5. Amir Fatah (Jawa Tengah)


Amir Fatah bernama lengkap Amir Fatah Wijaya Kusum,
adalah salah satu pemimpin Hizbullah Fisabilillah di daerah Besuki,
Jawa Timur sebelum bergolaknya pemberontakan DI/TII
Katosuwiryo. Melalui operasi yang dilakukan oleh TNI untuk
sementara waktu kekuatan mereka melemah tetapi akibat ada
pembelot, kekuatan DI/TII Amir Fatah kembali kuat. Pada akhirnya
pasukan Amir Fatah dapat ditaklukan di perbatasan Pekalongan-
Banyumas.
BAB III
PENUTUP

A. Kesimpulan
Adapun kesimpulan yang dapat ditarik dalam pembahasan ini
adalah sebagai berikut:
1. Eksistensi ulama dalam masyarakat sebelum kehadiran Belanda
ke Aceh adalah sangat besar. Artinya, ulama tidak hanya
dipandang sebagai orang yang memiliki ilmu keagamaan
semata, melainkan juga dianggap orang yang mampu
menguasai adat istiadat serta pengetahuan lainnya.
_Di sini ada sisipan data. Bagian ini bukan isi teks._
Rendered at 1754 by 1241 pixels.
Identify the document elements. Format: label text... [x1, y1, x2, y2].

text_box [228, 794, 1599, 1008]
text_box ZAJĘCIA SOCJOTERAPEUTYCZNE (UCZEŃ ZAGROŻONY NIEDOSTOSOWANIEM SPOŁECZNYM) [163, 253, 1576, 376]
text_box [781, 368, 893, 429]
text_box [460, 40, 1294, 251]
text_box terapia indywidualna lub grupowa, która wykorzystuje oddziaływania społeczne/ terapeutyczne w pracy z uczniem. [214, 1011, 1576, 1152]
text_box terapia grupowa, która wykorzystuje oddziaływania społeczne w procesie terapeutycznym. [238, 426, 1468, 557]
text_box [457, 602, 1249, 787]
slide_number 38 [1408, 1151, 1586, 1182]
2. Keterlibatan ulama sangat besar, artinya terhadap kondisi sosial
dan politik di Aceh. Secara politis, sejak awal kemerdekaan
ulama Aceh sudah memegang peran yang sangat strategis,
seperti yang di lakukan oleh TGK. Muhammad Daud Beureueh
dalam memperjuangkan status daerah Istimewa bagi Aceh.
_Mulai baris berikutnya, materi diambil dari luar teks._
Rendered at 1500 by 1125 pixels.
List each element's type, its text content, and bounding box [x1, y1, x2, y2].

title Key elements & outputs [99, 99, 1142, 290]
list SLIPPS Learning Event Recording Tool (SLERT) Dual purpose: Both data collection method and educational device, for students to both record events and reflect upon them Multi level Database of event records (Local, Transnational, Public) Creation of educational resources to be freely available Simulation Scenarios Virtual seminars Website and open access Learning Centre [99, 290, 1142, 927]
3. Pengaruh keterlibatan ulama Aceh dalam kancah politik adalah
dapat menjadi pelopor dalam menyuarakan aspirasi masyarkat
Aceh (umat islam). Ulama juga ikut berperan dalam menggagas
perdamaian di Aceh, seperti halnya dalam penyelesaian DI/TII
dan juga ikut pro aktif dalam mengupayakan perundingan
Helsinki, yaitu perundingan antara pemerintah RI dengan GAM.

B. Saran
1. Diharapkan kepada para pembaca kiranya dapat mengambil suri
tauladan dari perjuangan para ulama Aceh dalam menyuarakan
aspirasi umat islam, serta turut pro aktif dalam menggagas
perdamaian di Aceh.
2. Diharapkan kepada para guru dan calon guru sejarah dapat lebih
giat berupaya untukmenanamkan semangat kebangsaan cinta
tanah air. Upaya ini dapat memperkokoh persatuan bangsa.